Text block —

* start *

Topology Compression

Triangle Strips

In real-time graphics, a mesh usually consists of triangles. Each triangle consists of three indices to vertex attributes. An index buffer

V=\left[V_0, V_1, V_2, V_3, V_4, V_5, V_6, V_7, V_8 \dots\right]

represents the connectivity of a triangle mesh. Commonly, a GPU interprets $V$ as a triangle list, where triples of indices in $V$ form the triangles:

\left(V_0, V_1, V_2\right), \left(V_3, V_4, V_5\right), \left(V_6, V_7, V_8\right) \dots

Or here in a concrete example:

However, with three indices per triangle, their storage requirement is relatively high.

A less memory intense way to interpret $V$ are triangle strips, where a triangle reuses an edge of the preceding triangle:

\begin{array}{llll} \left(V_0, V_1, V_2\right), & \left(V_3, V_2, V_1\right), & \left(V_2, V_3, V_4\right), & \left(V_5, V_4, V_3\right),\\ \left(V_4, V_5, V_6\right), & \left(V_7, V_6, V_5\right), & \left(V_6, V_7, V_8\right), & \dots \end{array}

Note that we inverted the vertex order in every second triangle to keep the winding order intact. Now, each triangle in the strip requires only one new index, except for the first one. Thus, using strips results in a 3:1 compression ratio.

Triangle strips describe a path over the triangles of a mesh. The previous example was of an alternating triangle strip, where the strip alternates between reusing the right and the left edge of the previous triangle. As this is not very flexible, we can introduce another bit flag per triangle that encodes which edge is reused, which we call the L/R flag. This is called a generalized triangle strip or GTS and is what we use for our meshlets. Our previous example encoded as a GTS could look like this:

Note that we also ordered the vertices of the meshlet, so that they appear in incrementing order in the strip. As this way, the first indices $\left(0, 1, 2\right)$ are mandatory, we don’t need to store them.

To entirely represent a mesh, or in our case a meshlet, multiple strips are typically required. To describe multiple strips as a single one, we need a way to encode a strip restart. This can either be done by adding another restart bit per triangle, or by intentionally adding degenerate triangles to the strip.

* end *

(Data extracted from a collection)
* start *

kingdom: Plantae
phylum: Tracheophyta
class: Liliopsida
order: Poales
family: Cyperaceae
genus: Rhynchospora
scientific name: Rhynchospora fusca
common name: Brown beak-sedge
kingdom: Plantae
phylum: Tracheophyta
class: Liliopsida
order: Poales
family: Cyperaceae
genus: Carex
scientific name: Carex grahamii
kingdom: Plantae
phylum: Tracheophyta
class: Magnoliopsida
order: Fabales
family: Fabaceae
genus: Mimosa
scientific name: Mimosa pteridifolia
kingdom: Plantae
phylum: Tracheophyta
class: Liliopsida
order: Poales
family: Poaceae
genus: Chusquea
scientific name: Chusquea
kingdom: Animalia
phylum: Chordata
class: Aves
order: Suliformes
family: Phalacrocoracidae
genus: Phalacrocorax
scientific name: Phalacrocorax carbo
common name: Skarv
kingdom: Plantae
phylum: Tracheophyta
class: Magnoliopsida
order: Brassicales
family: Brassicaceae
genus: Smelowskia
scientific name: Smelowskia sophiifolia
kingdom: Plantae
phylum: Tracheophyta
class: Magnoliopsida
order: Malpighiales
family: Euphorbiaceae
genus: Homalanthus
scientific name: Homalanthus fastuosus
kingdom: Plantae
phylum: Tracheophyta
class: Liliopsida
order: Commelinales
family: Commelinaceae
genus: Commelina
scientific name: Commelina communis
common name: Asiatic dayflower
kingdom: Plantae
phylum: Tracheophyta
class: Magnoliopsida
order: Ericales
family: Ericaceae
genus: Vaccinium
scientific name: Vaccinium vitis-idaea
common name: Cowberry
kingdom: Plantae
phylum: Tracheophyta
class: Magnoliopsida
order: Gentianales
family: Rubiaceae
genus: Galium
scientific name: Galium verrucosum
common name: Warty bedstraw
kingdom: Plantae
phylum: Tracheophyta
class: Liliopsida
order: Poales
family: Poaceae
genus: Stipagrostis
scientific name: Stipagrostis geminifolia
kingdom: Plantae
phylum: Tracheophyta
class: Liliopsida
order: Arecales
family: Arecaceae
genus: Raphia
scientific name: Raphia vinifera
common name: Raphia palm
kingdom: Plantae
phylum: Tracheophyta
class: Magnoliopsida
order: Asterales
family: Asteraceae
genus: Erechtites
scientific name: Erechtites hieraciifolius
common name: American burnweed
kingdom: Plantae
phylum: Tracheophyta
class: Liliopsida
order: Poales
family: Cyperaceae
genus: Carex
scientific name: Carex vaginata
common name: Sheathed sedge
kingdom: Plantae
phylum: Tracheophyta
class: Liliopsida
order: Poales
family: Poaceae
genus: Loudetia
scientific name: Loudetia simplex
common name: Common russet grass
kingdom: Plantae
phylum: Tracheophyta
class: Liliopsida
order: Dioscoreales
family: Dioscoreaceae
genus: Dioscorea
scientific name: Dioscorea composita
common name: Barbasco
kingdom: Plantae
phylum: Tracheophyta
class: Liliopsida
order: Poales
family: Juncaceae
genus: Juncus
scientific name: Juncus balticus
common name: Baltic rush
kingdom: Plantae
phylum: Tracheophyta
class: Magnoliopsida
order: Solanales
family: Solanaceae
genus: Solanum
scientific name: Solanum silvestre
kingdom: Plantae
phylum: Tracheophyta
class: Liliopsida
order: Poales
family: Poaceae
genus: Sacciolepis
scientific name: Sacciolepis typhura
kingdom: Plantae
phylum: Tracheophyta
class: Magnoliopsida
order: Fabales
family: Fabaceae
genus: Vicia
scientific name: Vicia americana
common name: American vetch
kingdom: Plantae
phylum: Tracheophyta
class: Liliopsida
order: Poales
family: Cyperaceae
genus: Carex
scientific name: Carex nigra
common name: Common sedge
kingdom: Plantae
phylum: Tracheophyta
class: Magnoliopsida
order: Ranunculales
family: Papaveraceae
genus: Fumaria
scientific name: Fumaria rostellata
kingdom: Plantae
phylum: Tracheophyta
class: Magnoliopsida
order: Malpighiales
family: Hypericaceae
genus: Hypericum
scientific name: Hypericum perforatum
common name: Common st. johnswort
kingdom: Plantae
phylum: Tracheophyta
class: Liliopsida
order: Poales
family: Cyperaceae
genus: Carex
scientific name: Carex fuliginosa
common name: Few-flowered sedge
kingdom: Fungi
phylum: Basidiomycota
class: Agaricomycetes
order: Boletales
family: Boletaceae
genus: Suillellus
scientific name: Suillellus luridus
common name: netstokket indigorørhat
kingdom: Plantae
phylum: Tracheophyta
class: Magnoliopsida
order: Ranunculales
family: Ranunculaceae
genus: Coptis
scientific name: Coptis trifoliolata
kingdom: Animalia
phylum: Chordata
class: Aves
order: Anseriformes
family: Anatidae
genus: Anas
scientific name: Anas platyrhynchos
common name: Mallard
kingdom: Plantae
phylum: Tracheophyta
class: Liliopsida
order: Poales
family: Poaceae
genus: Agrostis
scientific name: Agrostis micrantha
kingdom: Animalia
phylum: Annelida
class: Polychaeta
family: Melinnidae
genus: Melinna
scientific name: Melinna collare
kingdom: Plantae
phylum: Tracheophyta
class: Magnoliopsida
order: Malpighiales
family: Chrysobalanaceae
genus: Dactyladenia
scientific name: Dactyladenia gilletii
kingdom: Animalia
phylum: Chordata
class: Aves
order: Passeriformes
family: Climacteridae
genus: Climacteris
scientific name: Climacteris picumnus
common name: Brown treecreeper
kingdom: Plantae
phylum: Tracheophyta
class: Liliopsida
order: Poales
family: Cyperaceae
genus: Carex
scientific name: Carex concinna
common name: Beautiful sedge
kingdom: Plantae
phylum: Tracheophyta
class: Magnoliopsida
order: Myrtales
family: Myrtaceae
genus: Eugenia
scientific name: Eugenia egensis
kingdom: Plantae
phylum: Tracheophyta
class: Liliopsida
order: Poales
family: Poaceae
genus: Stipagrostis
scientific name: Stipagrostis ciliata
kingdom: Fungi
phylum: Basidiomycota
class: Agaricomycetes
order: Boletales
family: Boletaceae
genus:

* end *

Tasks for this exercise —
**A.** Retype the passage on triangle strips word for word, covering everything from "represents the connectivity" down to "is relatively high.".
**B.** Extend the passage on triangle strips and topology compression, picking up after its final sentence.

Results in order —
**A.**
represents the connectivity of a triangle mesh. Commonly, a GPU interprets $V$ as a triangle list, where triples of indices in $V$ form the triangles:

\left(V_0, V_1, V_2\right), \left(V_3, V_4, V_5\right), \left(V_6, V_7, V_8\right) \dots

Or here in a concrete example:

However, with three indices per triangle, their storage requirement is relatively high.

**B.**
A degenerate triangle has two or more identical vertex indices, thus its area is zero. As they will not change the result of the rendered image, the rasterizer of a GPU can just ignore them. For example, the index buffer for an alternating strip

\left[V_0, V_1, V_2, V_3, \textcolor{red}{V_3}, \textcolor{red}{V_4}, V_4, V_5, V_6\right]

with the duplicated vertices $\textcolor{red}{V_3}, \textcolor{red}{V_4}$ produces four degenerate triangles:

\begin{array}{llll} \left(V_0, V_1, V_2\right), & \left(V_3, V_2, V_1\right), & \left(V_2, V_3, \textcolor{red}{V_3}\right), & \left(\textcolor{red}{V_4}, \textcolor{red}{V_3}, V_3\right),\\ \left(\textcolor{red}{V_3}, \textcolor{red}{V_4}, V_4\right), &\left(V_5, V_4, \textcolor{red}{V_4}\right), & \left(V_4, V_5, V_6\right). \end{array}

As you can see, we successfully ended a strip on a triangle $\left(V_3, V_2, V_1\right)$ and started a new one with triangle $\left(V_4, V_5, V_6\right)$ . Using degenerate triangles instead of bit flags comes with the benefit that no additional logic is required in the decompression stage. The rasterizer will just ignore all degenerate triangles.

When encoding a meshlet in a GTS, the number of triangles grows when requiring a restart. Thus, in very rare cases, the number of triangles can exceed the 256 limit. In such a case, we choose to split the meshlet in two.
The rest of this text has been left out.